Our conversation continued over dinner. He further expanded that just as I probably hoped he would change his mind and believe in God, he hoped I would decide to believe like he does, that God doesn’t exist.

In my heart, I cringed a bit because I shared recently here that I thought he’d moved toward being more of an agnostic than an atheist. We continued to talk. That was the good part—we really talked. It was honest, open, and authentic. Nothing defensive or upsetting, even though it seemed like a step back.

Interestingly enough, at one point I got to share a perspective that surprised him. He said I probably thought that his life would be better if he believed. I said not necessarily better but richer. This gave me the opportunity to explain to him that my desire for him to come to faith had nothing to do with wanting to change him in any way. My only desire was that his eternity would be secure. I love him just as he is and I want to see him in heaven.

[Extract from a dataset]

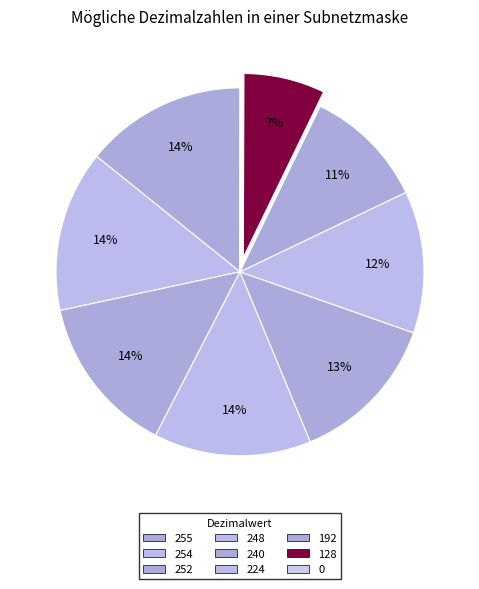

To the nearest percent, what percentage of the pie is 252?

14%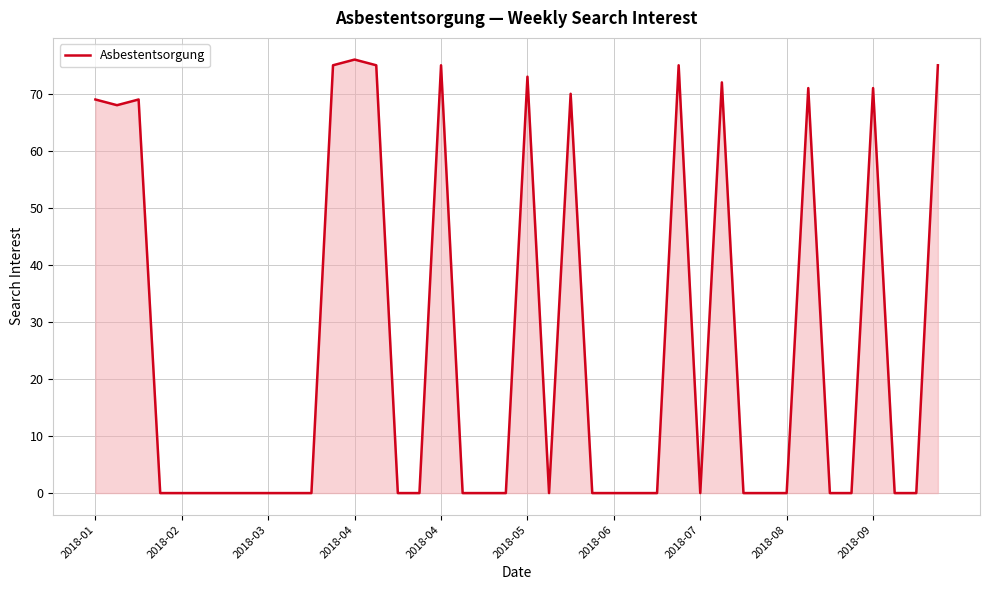

What is the maximum value shown in the chart?

76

I explained the “richer” part with comparing the discovery of the world being round, not flat. New discoveries were to be made and perspectives enhanced and even changed. Like a whole new world (pun intended) being opened up before our eyes.

So, the reality of his unwavering choice to not believe God existed grieved me deeply that morning. I sat before God and asked what had happened? Had ground been lost? Had I misunderstood? Then I told God refused to stop believing his promises for my sweet guy. I know without a doubt God’s hand is on his life and I will wait however long it takes.

Then God’s loving and quiet voice came into my heart and changed my perspective. He showed me that this was not a step back but a step forward. That my husband’s acceptance of my faith was a crucial step in his consideration of faith for himself.

God helped me see what I could not on my own. My hope is restored. And renewed by a God who continually blows me away with His perfection and love.

No more tears. Just basking in the love of my Father. I will wait on Him and know joy.